05 - Como você deve ter percebido, o relato foi organizado em ordem linear, ou seja, Ziraldo relatou os fatos na mesma ordem em que eles aconteceram. Reescreva os itens a seguir, que resumem o relato do escritor, ordenando-os de acordo com a sequência em que são mencionados no texto.
a) O desenhista informa que ficou pouco tempo na escola em que trabalhava a professora Dulce, porém deve ao lugar uma enorme carência afetiva, que foi positivamente transformada em obras.
b) Dona Glória foi responsável por tirar a palmatória furadinha da sala de aula do escritor.
c) Ziraldo relata que a primeira professora de quem se lembra foi negativamente marcante. Ele achava não ter muito prestígio com ela, provavelmente porque era o patrão de seu pai quem pagava a mensalidade da escola.
d) Ao remoer as lembranças, o desenhista afirma ter descoberto que dona Glorinha foi sua professora maluquinha.
e) Ziraldo conta que, na igreja, após sua primeira comunhão, ao contrário dos outros meninos, ele não recebeu um santinho de recordação.
f) A segunda professora marcante na vida do escritor foi discípula de Helena Antipoff, que revolucionou o ensino básico mineiro por se opor às palmatórias.
g) Em seu relato, Ziraldo diz ter descoberto que a presença de dona Glorinha em sua vida foi fundamental.
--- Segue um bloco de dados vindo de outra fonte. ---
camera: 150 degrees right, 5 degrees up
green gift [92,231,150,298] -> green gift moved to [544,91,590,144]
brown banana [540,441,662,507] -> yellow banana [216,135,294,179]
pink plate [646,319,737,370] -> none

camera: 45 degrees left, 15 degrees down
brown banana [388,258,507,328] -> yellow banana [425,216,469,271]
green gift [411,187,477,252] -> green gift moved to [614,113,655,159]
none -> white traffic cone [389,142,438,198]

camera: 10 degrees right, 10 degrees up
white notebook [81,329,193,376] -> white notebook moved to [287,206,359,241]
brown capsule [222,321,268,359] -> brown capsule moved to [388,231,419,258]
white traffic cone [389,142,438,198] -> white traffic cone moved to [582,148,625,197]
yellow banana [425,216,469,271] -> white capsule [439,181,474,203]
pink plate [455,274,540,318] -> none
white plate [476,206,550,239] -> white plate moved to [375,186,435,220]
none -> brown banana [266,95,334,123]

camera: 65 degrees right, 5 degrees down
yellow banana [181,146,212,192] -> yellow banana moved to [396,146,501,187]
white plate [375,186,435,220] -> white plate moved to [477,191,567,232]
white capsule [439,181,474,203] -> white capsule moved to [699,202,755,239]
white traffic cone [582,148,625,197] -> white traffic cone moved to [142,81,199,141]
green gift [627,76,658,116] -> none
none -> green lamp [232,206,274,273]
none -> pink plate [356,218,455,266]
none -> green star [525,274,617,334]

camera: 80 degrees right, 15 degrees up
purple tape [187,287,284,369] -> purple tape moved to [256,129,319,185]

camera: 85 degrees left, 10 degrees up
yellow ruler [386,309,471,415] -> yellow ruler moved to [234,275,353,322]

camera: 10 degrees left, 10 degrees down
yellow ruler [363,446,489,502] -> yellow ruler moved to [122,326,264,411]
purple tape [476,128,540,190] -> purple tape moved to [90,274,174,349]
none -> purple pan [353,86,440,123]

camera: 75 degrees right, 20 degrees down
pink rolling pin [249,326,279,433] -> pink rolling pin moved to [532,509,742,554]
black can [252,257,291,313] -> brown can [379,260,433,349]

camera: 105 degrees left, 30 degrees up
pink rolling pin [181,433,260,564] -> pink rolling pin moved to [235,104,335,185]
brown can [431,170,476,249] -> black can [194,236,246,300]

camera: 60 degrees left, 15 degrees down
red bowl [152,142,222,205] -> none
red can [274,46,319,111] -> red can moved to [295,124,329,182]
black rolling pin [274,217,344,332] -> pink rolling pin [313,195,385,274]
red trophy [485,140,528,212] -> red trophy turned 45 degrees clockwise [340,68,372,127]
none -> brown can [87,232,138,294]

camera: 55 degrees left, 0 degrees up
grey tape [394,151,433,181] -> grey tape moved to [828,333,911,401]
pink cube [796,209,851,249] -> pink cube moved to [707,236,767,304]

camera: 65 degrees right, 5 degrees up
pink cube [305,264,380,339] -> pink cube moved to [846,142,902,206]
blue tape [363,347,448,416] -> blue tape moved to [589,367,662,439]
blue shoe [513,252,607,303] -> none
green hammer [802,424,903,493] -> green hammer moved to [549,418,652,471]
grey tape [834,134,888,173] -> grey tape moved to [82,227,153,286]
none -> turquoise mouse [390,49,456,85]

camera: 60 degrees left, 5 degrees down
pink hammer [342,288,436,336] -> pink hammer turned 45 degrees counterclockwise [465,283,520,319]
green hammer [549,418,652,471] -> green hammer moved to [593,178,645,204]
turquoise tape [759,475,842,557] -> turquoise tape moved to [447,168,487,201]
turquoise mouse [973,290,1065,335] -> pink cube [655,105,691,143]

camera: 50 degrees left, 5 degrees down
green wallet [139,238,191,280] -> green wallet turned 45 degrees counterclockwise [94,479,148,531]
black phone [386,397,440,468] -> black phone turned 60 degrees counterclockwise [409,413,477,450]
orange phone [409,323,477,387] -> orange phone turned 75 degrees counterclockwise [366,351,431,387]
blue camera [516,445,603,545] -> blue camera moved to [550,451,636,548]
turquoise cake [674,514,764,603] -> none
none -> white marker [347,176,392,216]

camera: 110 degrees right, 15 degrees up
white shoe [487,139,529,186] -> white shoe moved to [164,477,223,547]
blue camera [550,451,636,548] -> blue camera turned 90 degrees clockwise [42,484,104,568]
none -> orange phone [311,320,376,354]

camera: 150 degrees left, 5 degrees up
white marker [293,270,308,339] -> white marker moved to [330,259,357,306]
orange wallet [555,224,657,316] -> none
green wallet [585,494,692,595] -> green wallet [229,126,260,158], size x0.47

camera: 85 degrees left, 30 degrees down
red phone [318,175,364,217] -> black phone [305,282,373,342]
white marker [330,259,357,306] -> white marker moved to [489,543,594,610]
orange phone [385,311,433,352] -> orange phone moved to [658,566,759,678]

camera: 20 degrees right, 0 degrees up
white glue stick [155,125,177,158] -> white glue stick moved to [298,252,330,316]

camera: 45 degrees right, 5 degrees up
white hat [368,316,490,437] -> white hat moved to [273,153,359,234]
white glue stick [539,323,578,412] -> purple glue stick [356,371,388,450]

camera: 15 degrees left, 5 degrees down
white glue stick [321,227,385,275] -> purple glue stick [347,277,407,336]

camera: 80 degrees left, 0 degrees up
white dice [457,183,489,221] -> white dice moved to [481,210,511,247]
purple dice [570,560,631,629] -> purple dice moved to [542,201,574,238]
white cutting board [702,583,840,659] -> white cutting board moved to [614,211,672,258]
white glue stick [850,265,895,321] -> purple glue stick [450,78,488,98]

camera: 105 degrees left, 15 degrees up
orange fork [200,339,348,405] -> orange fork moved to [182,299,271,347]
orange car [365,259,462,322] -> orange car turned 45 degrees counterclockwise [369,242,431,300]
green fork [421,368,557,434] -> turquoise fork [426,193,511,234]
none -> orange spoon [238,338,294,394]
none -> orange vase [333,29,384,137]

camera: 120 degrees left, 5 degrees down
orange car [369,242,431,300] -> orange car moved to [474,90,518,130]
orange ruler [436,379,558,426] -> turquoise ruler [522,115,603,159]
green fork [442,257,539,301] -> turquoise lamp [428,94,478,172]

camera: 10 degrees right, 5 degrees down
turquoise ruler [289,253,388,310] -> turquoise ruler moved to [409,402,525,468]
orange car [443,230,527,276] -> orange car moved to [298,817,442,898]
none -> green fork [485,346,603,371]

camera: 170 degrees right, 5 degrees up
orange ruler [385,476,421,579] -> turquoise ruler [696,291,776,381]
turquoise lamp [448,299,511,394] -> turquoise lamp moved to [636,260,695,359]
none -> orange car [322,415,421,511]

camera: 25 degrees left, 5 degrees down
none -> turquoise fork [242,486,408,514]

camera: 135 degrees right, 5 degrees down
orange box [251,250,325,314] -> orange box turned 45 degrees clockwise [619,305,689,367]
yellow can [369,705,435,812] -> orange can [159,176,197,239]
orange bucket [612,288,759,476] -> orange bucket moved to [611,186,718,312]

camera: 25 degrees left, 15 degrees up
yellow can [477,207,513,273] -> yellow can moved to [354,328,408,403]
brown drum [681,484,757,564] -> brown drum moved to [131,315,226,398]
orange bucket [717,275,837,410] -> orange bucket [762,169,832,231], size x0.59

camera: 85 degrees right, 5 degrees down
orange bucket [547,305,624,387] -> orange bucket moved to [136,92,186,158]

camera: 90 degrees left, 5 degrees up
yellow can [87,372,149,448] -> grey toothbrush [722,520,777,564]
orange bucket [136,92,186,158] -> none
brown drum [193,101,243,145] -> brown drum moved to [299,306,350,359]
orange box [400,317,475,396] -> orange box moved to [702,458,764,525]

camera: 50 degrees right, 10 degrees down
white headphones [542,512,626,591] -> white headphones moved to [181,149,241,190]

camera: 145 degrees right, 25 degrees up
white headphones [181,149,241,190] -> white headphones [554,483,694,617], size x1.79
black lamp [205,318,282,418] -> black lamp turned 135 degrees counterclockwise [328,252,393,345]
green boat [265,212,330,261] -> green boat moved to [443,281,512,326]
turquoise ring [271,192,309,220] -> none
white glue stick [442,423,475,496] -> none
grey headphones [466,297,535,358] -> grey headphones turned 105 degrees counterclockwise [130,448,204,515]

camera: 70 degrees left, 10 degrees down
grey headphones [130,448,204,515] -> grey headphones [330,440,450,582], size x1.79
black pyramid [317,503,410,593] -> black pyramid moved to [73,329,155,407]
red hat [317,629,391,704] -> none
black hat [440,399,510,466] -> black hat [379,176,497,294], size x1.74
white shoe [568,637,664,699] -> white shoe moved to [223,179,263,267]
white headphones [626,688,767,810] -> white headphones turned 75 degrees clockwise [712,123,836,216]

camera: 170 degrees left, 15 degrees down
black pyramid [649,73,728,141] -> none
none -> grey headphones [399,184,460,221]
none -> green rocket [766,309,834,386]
h) Dona Glorinha viu o descaso com Ziraldo na igreja e, no outro dia, deu-lhe um lindo santinho com uma dedicatória.
Resposta: c,a,f,b,g,e,h,d
06- Por que a primeira professora do narrador é inesquecível para ele?
Porque ela deixou marcas negativas(impressões negativas) na vida dele.
07 - A professora Helena Antipoff revolucionou o ensino básico de Minas Gerais na década de 1940.
a) Com que objetivo ela provocou essa revolução?
Com o objetivo de mudar a forma de ensinar em Minas, que ainda estava no tempo da palmatória.
b) Como ela conseguiu atingir seu objetivo?
Ela percebeu que não podia mudar nem a mentalidade nem o modo de ação dos educadores com experiência, então formou 150 jovens idealistas, que ficaram encarregadas de promover essas transformações nas escolas mineiras por dentro.
08 - Compare: em que aspectos as professoras Dulce e Glorinha se diferenciam?
Dulce, como o próprio narrador diz, não era nada doce. O texto relata fatos que permitem percebê-la como uma pessoa preconceituosa e pouca atenciosa com ele. Já Glorinha é descrita como uma pessoa inovadora, atenciosa, sensível e afetiva.
09 - O narrador, ao contar com detalhes os fatos relacionados às professoras Dulce e Glorinha, também as descreve? Justifique sua resposta.
Sim, por meio da narração dos fatos, Ziraldo também caracteriza as professoras.
10 - Qual é a contribuição dos trechos descritivos ao relato das experiências escolares do narrador?
Os trechos descritivos contribuem para que o leitor visualize mentalmente as professoras consideradas inesquecíveis para o narrador, tanto pelo lado negativo como pelo positivo.
11 - O texto lido é um relato de memória. Responda:
a) Em que foco narrativo ele foi escrito?
Foco narrativo em primeira pessoa.
b) Qual é a importância de o narrador adotar esse foco no relato de memórias?
Ao adotar a perspectiva de primeira pessoa, o narrador reforça sua participação nos acontecimentos, ou seja, passa a ideia de que, de fato, é um personagem do relato.